- Associated Press - Sunday, January 3, 2016

BENTON HARBOR, Mich. (AP) - A working stove, a sink that doesn’t leak, new cabinets and a fresh coat of paint transformed the Benton Harbor Public Library’s galley kitchen from an eyesore into a teaching tool.

“We are thrilled with this,” library board President Mamie Yarbrough, also a Berrien County commissioner, told The Herald-Palladium ( https://bit.ly/1JdQZNC ).

“Technically, the stove worked, but it was a fire hazard,” said Interim Library Director Kat Boyer.

She said a home-school group that meets at the library every Monday realized the kitchen was not functional and wanted to help. That’s where Michael Lah of Benton Harbor, who works at Whirlpool Corp., comes in. He said his wife home school their four daughters and belongs to the group.

“They didn’t ask for a whole new kitchen,” he said. “They asked if I could help replace the range, which is a simple request.”

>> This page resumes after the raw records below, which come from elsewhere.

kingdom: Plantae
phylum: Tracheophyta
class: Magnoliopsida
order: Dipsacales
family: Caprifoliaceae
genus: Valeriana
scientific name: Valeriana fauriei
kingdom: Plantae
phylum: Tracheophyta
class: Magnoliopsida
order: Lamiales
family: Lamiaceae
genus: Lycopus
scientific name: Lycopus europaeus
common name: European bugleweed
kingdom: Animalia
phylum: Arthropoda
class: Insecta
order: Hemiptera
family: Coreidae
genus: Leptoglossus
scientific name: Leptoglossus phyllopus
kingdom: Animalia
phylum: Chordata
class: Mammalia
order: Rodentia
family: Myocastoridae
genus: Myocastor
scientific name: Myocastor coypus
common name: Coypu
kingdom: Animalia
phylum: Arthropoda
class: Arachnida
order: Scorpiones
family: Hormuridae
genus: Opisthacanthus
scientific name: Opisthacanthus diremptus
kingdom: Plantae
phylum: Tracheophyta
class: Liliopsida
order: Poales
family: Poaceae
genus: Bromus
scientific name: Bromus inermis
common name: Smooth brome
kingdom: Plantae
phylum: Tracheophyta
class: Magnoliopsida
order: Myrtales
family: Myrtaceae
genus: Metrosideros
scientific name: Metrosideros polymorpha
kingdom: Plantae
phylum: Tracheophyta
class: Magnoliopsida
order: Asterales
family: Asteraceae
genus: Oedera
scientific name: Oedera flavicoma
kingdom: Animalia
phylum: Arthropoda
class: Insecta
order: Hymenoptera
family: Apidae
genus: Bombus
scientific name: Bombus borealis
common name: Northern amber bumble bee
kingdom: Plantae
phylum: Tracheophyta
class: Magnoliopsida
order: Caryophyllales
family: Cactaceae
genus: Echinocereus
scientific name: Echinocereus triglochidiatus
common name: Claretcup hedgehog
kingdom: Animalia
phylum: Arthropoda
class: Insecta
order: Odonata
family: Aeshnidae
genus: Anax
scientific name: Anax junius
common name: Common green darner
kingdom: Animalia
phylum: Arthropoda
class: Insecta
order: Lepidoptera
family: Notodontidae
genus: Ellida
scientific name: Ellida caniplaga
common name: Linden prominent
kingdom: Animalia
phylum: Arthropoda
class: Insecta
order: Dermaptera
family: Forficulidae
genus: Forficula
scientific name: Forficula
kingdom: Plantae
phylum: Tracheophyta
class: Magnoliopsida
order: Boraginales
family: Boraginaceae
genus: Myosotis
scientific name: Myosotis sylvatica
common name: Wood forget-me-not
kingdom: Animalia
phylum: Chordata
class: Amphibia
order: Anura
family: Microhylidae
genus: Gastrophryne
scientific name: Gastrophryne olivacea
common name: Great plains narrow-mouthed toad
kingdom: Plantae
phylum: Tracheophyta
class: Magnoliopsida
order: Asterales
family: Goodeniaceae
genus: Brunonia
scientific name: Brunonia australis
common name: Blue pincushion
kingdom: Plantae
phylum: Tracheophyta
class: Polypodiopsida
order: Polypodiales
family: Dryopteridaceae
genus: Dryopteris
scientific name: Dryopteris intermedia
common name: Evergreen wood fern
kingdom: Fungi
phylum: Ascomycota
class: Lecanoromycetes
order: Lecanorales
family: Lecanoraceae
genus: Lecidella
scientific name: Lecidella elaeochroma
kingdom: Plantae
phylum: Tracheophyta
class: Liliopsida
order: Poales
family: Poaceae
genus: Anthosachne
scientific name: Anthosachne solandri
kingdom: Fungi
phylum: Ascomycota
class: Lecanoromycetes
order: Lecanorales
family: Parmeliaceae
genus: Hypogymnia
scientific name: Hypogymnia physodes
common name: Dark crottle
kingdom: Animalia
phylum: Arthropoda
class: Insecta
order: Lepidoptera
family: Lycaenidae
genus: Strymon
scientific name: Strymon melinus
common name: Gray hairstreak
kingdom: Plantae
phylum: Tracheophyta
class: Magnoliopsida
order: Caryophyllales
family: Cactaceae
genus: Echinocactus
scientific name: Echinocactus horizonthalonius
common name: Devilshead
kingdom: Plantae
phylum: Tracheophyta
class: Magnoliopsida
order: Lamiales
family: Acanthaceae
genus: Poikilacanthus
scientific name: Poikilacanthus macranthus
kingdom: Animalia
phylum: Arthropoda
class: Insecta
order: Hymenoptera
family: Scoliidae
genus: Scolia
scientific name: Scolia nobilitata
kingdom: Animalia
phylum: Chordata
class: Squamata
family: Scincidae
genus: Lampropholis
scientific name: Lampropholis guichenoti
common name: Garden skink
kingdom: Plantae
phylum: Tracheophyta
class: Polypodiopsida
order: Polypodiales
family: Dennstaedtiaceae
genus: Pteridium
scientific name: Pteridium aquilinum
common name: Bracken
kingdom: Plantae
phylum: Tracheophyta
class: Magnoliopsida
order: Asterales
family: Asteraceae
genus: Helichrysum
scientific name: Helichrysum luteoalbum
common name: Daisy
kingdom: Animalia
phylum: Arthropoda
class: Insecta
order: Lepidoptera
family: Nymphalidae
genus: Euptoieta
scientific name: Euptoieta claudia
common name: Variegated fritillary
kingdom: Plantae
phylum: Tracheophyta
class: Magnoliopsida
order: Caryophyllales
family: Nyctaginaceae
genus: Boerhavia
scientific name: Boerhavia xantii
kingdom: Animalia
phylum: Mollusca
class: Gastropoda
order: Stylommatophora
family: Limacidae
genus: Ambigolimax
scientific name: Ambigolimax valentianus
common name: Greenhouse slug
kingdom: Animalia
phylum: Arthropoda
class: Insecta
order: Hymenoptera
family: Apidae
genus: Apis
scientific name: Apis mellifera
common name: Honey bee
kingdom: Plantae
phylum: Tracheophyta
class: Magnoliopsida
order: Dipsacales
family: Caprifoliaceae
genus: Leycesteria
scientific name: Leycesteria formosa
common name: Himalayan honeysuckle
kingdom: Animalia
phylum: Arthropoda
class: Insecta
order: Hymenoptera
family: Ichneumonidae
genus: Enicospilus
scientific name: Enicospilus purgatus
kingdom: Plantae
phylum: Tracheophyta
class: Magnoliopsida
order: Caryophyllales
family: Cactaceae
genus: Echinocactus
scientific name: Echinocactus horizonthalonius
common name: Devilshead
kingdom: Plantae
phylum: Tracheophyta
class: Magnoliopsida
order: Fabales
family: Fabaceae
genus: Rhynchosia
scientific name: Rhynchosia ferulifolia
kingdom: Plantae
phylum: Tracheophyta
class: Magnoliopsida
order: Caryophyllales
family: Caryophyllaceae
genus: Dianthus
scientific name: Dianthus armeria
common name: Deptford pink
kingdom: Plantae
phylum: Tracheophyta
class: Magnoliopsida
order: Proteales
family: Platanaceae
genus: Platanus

But when he went to inspect the range, he saw a lot of other problems.

“(The range) was nonfunctioning. The hood above it was nonfunctioning,” he said. “The cabinetry that was supporting everything was … starting to fall apart. Only one side of the faucet worked. We saw a bigger opportunity here than just donating a range.”

He said he and his team at Whirlpool in the Global Consumer Design Cooking Studio gutted the room and replaced the range, cabinets, sink and microwave oven, which were all more than 40 years old. He said they did it under the supervision of Kevin Mitchell from Mitchell Construction in Eau Claire.

“He kept us from doing anything stupid,” Lah said jokingly.

“The idea was to give them an understanding of what we could do and what we couldn’t do with certain materials and how to dismantle it and put it back together,” Mitchell said.

Once all of the supplies were together, Lah said it took them three days to transform the kitchen in October. The kitchen was dedicated recently during the Holly Art Hop.

The material, appliances and labor would have all cost at least $7,500 if the library had paid for it, Lah said.

Boyer said there is no way the library could have paid for the kitchen makeover.

“Library budgets in general in this state are declining year after year,” Lah said. “I know all the good that they do here and the small amount of money they do have to work with. They’re keeping the lights on and they’re buying books and they’re putting on programs.”

Boyer said having an operational kitchen means she can expand her Teen Iron Chef program during the summer.

For the past two summers, she said, she had to run the program using blenders and a microwave oven.

“I’m really interested in seeing what else I can do,” she said. “It’s great to see how much the community loves us and supports us.”